WASHINGTON — Medicare’s payment system, the unseen but vital network that handles 100 million monthly claims, could freeze up if President Obama’s health care law is summarily overturned, the administration has quietly informed the courts.
Although Obama’s overhaul made significant cuts to providers and improved prescription and preventive benefits, Medicare was overlooked in Supreme Court arguments that focused on the law’s controversial requirement that individuals carry health insurance.
Yet havoc for Medicare could have repercussions as both parties avidly court seniors in this election year and as hospitals and doctors increasingly complain the program doesn’t pay enough.
In papers filed with the Supreme Court, administration lawyers have warned of “extraordinary disruption” if Medicare is forced to unwind countless transactions that are based on payment changes required by more than 20 separate sections of the Affordable Care Act.
Opponents say the whole law must go. The administration counters that even if it strikes down the insurance mandate, the court should preserve most of the rest of the legislation. That would leave in place its changes to Medicare as well as a major expansion of Medicaid coverage.
Last year, in a lower court filing on the case, Justice Department lawyers said reversing the Medicare payment changes “would impose staggering administrative burdens” on the government and “could cause major delays and errors” in claims payment.
Former program administrators disagree on the potential for major disruptions, while some private industry executives predict an avalanche of litigation unless Congress intervenes.
AARP says it’s concerned. If doctors became embroiled in a legal battle over payments, then “a general concern would be that physicians would cease to take on new Medicare patients, as well as potentially have issues seeing their current patients,” said Ariel Gonzalez, top health care lobbyist for the organization.

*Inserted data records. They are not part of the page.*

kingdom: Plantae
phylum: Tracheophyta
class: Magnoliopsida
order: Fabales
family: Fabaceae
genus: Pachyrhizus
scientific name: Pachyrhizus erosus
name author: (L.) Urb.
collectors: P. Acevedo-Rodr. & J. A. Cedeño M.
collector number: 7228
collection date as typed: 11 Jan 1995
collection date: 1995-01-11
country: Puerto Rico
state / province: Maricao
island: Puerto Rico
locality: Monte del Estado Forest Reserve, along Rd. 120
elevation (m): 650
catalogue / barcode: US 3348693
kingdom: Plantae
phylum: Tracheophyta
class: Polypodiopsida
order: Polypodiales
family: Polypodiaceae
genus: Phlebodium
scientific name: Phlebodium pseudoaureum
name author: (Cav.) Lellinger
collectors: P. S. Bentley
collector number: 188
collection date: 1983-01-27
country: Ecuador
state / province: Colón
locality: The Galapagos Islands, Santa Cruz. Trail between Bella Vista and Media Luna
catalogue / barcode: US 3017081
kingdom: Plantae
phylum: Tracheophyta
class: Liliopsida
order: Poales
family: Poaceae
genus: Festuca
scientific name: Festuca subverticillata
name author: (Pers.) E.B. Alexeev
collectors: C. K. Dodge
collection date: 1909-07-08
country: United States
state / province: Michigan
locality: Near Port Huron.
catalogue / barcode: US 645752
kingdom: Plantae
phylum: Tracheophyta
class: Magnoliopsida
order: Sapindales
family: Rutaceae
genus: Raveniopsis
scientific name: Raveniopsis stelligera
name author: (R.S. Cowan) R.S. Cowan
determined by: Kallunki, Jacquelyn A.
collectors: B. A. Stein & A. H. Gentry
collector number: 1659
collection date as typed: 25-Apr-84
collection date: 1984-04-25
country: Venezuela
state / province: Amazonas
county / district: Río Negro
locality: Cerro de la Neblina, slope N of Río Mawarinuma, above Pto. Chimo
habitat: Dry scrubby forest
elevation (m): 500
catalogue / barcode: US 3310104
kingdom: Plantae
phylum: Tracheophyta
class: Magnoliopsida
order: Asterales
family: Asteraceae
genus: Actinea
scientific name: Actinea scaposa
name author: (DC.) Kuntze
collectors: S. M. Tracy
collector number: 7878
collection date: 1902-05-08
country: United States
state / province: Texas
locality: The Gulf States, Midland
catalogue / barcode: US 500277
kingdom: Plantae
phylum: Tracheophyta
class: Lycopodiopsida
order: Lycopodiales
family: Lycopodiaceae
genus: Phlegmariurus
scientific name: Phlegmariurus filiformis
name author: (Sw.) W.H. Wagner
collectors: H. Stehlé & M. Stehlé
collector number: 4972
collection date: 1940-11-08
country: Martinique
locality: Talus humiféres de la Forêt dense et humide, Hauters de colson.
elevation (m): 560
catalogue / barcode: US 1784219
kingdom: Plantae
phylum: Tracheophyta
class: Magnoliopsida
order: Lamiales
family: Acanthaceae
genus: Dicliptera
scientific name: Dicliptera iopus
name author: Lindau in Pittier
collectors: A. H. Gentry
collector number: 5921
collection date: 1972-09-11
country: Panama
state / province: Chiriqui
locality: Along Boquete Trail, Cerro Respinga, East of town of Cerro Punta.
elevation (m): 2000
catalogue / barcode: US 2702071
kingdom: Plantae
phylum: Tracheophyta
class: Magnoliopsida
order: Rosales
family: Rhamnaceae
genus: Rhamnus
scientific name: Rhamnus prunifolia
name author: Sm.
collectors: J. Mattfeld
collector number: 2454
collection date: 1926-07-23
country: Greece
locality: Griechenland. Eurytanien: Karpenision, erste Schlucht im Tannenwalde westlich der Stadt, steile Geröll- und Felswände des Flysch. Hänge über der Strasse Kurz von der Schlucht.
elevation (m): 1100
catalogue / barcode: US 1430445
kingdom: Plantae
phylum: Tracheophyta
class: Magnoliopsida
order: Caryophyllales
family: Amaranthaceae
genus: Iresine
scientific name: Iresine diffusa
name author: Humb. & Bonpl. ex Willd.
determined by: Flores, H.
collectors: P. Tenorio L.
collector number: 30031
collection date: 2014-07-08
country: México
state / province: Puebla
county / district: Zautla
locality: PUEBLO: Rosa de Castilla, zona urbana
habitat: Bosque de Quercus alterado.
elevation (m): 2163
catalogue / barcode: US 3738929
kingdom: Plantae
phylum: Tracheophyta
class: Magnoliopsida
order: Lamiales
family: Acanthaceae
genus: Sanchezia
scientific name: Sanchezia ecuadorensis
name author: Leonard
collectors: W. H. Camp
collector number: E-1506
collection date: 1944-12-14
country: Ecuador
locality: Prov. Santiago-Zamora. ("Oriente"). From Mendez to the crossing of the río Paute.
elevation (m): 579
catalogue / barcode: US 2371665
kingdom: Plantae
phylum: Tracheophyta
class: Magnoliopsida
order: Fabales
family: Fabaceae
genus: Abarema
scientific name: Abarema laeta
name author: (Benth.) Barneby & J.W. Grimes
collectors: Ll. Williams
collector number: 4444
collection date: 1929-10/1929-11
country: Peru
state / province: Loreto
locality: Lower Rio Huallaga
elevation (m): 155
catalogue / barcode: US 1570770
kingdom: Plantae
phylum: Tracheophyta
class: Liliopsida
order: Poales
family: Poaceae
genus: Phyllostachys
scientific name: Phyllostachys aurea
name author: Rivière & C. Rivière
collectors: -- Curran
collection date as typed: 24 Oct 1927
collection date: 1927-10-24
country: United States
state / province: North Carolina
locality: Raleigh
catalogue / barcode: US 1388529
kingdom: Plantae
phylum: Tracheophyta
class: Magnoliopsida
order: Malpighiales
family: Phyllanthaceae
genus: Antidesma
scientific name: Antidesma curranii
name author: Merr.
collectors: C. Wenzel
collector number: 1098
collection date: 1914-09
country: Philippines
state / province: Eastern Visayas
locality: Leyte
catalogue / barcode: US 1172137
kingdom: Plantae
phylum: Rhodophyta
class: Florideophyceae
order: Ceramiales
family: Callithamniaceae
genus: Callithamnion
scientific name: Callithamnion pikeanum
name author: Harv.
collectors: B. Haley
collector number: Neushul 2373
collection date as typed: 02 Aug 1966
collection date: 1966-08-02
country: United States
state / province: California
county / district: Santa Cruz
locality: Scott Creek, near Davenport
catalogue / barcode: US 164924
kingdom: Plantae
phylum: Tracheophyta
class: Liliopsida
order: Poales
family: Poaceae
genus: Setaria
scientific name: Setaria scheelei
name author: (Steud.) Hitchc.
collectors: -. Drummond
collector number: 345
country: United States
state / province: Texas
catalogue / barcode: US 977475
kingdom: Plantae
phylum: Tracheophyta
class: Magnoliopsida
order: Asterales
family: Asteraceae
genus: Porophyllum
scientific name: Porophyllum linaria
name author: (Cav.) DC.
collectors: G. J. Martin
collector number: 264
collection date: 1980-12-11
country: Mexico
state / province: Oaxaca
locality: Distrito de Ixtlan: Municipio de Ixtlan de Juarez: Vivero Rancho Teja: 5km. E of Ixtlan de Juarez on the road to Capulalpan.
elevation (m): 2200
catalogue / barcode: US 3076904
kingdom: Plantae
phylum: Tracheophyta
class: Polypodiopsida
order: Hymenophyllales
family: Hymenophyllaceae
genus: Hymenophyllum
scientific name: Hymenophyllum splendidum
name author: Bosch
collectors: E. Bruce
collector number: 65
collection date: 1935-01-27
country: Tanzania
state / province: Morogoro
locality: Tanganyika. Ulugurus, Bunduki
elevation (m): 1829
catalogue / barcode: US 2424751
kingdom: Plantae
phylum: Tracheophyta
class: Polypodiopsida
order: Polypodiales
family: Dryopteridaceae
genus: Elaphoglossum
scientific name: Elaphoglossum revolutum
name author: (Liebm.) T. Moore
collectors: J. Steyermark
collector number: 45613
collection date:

Medicare payment policies are set through a time-consuming process that begins with legislation passed by Congress. Even if the law were completely overturned, the government still would have authority under previous legislation to pay hospitals, doctors, insurance plans, nursing homes and other providers.
“There is an independent legal basis to pay providers if the Supreme Court strikes down the entire law,” said Thomas Barker, a former Health and Human Services general counsel in the George W. Bush administration.
But reversing the new law’s payment changes from one day to the next would be a huge legal and logistical challenge, raising many questions. How would Medicare treat payments made over the last two years, when the overhaul has been the law of the land? Would providers who have received cuts subsequently have a right to refunds?
“Medicare cannot turn on a dime,” said former administrator Don Berwick, Obama’s first Medicare chief. “I would not be surprised if there are delays and problems with payment flow. Medicare has dealt with sudden changes in payment before, but it is not easy.”
It’s not just reimbursement levels that would get scrambled, Berwick said. The law’s new philosophy of paying hospitals and doctors for quality results, rather than for sheer volume of tests and procedures, has been incorporated in some payment policies.
Tom Scully, who ran Medicare during former President George W. Bush’s first term, does not foresee major problems, although he acknowledges it would be a “nightmare” for agency bureaucrats.
“It is highly unlikely in the short term that any health plan or provider would suffer,” said Scully. “They’re probably likely to get paid more going forward. If you look at the way the law was [financed], it was a combination of higher taxes and lower [Medicare] payments. That’s what you would be rolling back.”
The White House declined to comment.
Administration officials say they are confident the entire law will be upheld by the Supreme Court, and there’s no contingency planning to address whether all or parts of it are struck down. Sharp questioning by the court’s conservative justices during public arguments has led many to speculate that at least some parts of the law will be struck down.
Opponents of the law argue that Congress overstepped its constitutional authority by requiring most Americans to have health insurance, starting in 2014. The administration says the mandate is permissible because it serves to regulate interstate commerce, underpinning another provision of the law that requires insurance companies to accept people in poor health. A decision is expected by early summer.
Former officials say it’s likely that some form of high-level assessment and planning is going on within the administration. It has happened in the recent past.
Last year, when the GOP-led House threatened to block funding for carrying out Obama’s law, Health and Human Services Secretary Kathleen Sebelius wrote to Congress outlining potential consequences. She said the administration might have to suspend payments to Medicare Advantage plans, popular private insurance alternatives that cover about one-fourth of all beneficiaries. That would have sent millions of seniors back into traditional Medicare, scrambling to find new doctors and coping with higher out-of-pocket costs.
Scully dismissed the notion that private Medicare plans would be jeopardized if the Supreme Court throws out the law.
“The idea that Medicare Advantage plans would shut down and patients would be thrown into the street is just people making up arguments to stir the pot,” he said.
Repeal of the law would also mean that seniors would lose some new benefits, including the closing of the prescription coverage gap called the “doughnut hole,” and no-charge preventive services such as an annual wellness physical.
“There is no doubt that striking down [the] Medicare provisions would be enormously disruptive for patients, physicians, hospitals and countless other providers and suppliers,” said Rep. Sander Levin of Michigan, ranking Democrat on the House Ways and Means Committee, which oversees the program.